1. Avoid electronics about an hour before bed. Devices like your laptop and phone emit a blue light that can affect your body’s production of melatonin, a hormone that determines your sleep-wake cycle.

2. Stick to the 20 minute rule. If you go to bed and 20 minutes pass but you haven’t fallen asleep, get up and do something relaxing until you feel sleepy. This could be reading a book, sitting and listening to music, or sipping a cup of herbal tea to lull you to sleep.

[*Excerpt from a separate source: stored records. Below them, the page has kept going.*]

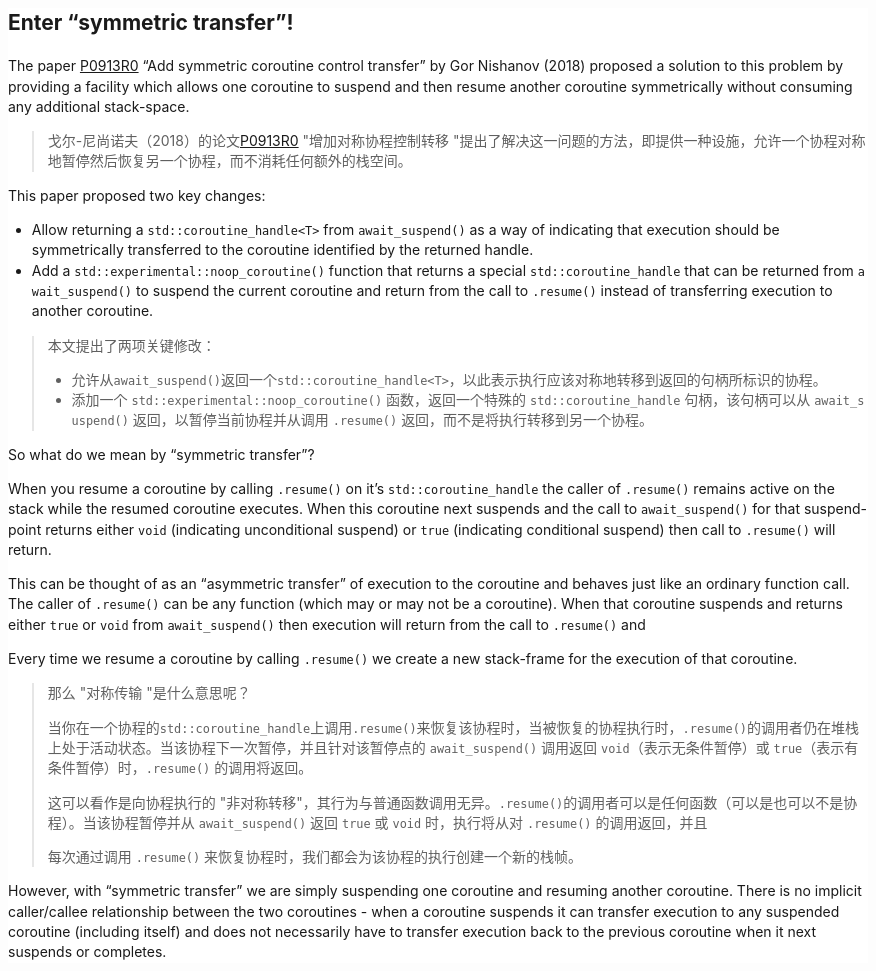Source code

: ## Enter “symmetric transfer”!

The paper [P0913R0](https://wg21.link/P0913R0) “Add symmetric coroutine control transfer” by Gor Nishanov (2018) proposed a solution to this problem by providing a facility which allows one coroutine to suspend and then resume another coroutine symmetrically without consuming any additional stack-space.

> 戈尔-尼尚诺夫（2018）的论文[P0913R0](https://wg21.link/P0913R0) "增加对称协程控制转移 "提出了解决这一问题的方法，即提供一种设施，允许一个协程对称地暂停然后恢复另一个协程，而不消耗任何额外的栈空间。

This paper proposed two key changes:

- Allow returning a `std::coroutine_handle<T>` from `await_suspend()` as a way of indicating that execution should be symmetrically transferred to the coroutine identified by the returned handle.
- Add a `std::experimental::noop_coroutine()` function that returns a special `std::coroutine_handle` that can be returned from `await_suspend()` to suspend the current coroutine and return from the call to `.resume()` instead of transferring execution to another coroutine.

> 本文提出了两项关键修改：
>
> - 允许从`await_suspend()`返回一个`std::coroutine_handle<T>`，以此表示执行应该对称地转移到返回的句柄所标识的协程。
> - 添加一个 `std::experimental::noop_coroutine()` 函数，返回一个特殊的 `std::coroutine_handle` 句柄，该句柄可以从 `await_suspend()` 返回，以暂停当前协程并从调用 `.resume()` 返回，而不是将执行转移到另一个协程。

So what do we mean by “symmetric transfer”?

When you resume a coroutine by calling `.resume()` on it’s `std::coroutine_handle` the caller of `.resume()` remains active on the stack while the resumed coroutine executes. When this coroutine next suspends and the call to `await_suspend()` for that suspend-point returns either `void` (indicating unconditional suspend) or `true` (indicating conditional suspend) then call to `.resume()` will return.

This can be thought of as an “asymmetric transfer” of execution to the coroutine and behaves just like an ordinary function call. The caller of `.resume()` can be any function (which may or may not be a coroutine). When that coroutine suspends and returns either `true` or `void` from `await_suspend()` then execution will return from the call to `.resume()` and

Every time we resume a coroutine by calling `.resume()` we create a new stack-frame for the execution of that coroutine.

> 那么 "对称传输 "是什么意思呢？
>
> 当你在一个协程的`std::coroutine_handle`上调用`.resume()`来恢复该协程时，当被恢复的协程执行时，`.resume()`的调用者仍在堆栈上处于活动状态。当该协程下一次暂停，并且针对该暂停点的 `await_suspend()` 调用返回 `void`（表示无条件暂停）或 `true`（表示有条件暂停）时，`.resume()` 的调用将返回。
>
> 这可以看作是向协程执行的 "非对称转移"，其行为与普通函数调用无异。`.resume()`的调用者可以是任何函数（可以是也可以不是协程）。当该协程暂停并从 `await_suspend()` 返回 `true` 或 `void` 时，执行将从对 `.resume()` 的调用返回，并且
>
> 每次通过调用 `.resume()` 来恢复协程时，我们都会为该协程的执行创建一个新的栈帧。

However, with “symmetric transfer” we are simply suspending one coroutine and resuming another coroutine. There is no implicit caller/callee relationship between the two coroutines - when a coroutine suspends it can transfer execution to any suspended coroutine (including itself) and does not necessarily have to transfer execution back to the previous coroutine when it next suspends or completes.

3. Make a bedtime routine and stick to it. At about the same time, get ready for bed and go to bed every night to set your sleep-wake rhythm. After all, your body should automatically recognize when it is time to relax for bed and feel tired.

4. Practice physical activity during the day. Exercise can help you get tired and make you feel sleepy as bedtime approaches. However, do not exercise too close to bedtime, or your heart rate will pick up. It’s a little counterproductive trying to get tired.

5. Make sure that your bedroom offers a good sleeping environment. The ideal sleeping temperature is around 65 degrees. You want your bedroom to be dark and you want a comfortable one mattress.

The information contained in this article is for educational and informational purposes only and is not intended as health or medical advice. Always contact a doctor or other qualified health care provider with questions about a medical condition or health goals.